>>>>
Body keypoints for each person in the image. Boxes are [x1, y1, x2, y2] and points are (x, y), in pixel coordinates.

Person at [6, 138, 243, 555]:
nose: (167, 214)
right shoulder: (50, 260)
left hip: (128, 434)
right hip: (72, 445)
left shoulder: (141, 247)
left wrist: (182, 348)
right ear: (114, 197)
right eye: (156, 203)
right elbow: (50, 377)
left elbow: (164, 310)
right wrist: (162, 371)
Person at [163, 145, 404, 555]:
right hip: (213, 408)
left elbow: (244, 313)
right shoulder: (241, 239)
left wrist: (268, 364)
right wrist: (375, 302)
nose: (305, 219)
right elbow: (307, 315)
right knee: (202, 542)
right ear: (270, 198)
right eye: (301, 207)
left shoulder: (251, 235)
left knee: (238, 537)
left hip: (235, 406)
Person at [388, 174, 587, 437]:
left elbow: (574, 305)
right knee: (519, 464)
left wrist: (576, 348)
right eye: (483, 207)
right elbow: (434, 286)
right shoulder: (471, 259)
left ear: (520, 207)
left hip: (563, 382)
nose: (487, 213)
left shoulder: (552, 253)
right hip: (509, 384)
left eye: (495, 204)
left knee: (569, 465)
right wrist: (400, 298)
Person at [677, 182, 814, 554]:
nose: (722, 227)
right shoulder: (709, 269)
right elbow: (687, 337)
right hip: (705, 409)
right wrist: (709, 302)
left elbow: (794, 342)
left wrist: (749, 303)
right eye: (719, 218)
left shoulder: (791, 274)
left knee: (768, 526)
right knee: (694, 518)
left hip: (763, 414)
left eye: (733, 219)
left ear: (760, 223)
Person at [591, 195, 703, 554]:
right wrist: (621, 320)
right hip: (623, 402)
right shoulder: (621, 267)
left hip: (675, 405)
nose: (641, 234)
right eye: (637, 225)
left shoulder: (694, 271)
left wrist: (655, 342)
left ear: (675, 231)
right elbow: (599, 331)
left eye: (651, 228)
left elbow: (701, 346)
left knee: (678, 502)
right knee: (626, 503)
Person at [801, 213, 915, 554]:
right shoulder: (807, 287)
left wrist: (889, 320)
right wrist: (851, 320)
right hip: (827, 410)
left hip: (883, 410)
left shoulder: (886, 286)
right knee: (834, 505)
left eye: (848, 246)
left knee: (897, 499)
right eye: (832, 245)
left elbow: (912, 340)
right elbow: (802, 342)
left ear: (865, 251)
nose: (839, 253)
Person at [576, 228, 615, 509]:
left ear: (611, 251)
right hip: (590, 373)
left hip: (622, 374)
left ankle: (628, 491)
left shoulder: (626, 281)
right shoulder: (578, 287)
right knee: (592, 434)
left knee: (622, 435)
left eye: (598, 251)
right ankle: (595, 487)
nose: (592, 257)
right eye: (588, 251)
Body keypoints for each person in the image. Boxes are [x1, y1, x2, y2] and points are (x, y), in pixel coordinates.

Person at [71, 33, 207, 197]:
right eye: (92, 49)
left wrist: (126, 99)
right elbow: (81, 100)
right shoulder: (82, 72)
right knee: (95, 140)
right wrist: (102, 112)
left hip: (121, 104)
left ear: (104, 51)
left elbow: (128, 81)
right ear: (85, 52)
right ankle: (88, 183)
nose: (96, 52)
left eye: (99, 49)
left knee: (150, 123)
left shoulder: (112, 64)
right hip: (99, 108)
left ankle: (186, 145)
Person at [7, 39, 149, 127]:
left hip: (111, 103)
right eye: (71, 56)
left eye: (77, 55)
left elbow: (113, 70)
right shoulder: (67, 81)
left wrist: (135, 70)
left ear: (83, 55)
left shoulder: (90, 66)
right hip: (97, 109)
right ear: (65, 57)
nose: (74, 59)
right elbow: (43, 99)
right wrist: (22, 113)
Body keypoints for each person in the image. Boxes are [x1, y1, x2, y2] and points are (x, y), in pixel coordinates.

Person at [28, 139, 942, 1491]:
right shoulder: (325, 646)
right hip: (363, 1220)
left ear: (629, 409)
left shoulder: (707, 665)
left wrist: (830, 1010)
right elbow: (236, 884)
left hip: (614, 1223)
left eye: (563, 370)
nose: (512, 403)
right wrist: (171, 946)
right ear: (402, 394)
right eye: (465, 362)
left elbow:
<<<<
• **EXERCISE AIM**
Copy every line above that holds the word "nose".

• **RESULT FOR THIS EXERCISE**
nose: (167, 214)
nose: (305, 219)
nose: (487, 213)
nose: (722, 227)
nose: (641, 234)
nose: (839, 253)
nose: (592, 257)
nose: (96, 52)
nose: (74, 59)
nose: (512, 403)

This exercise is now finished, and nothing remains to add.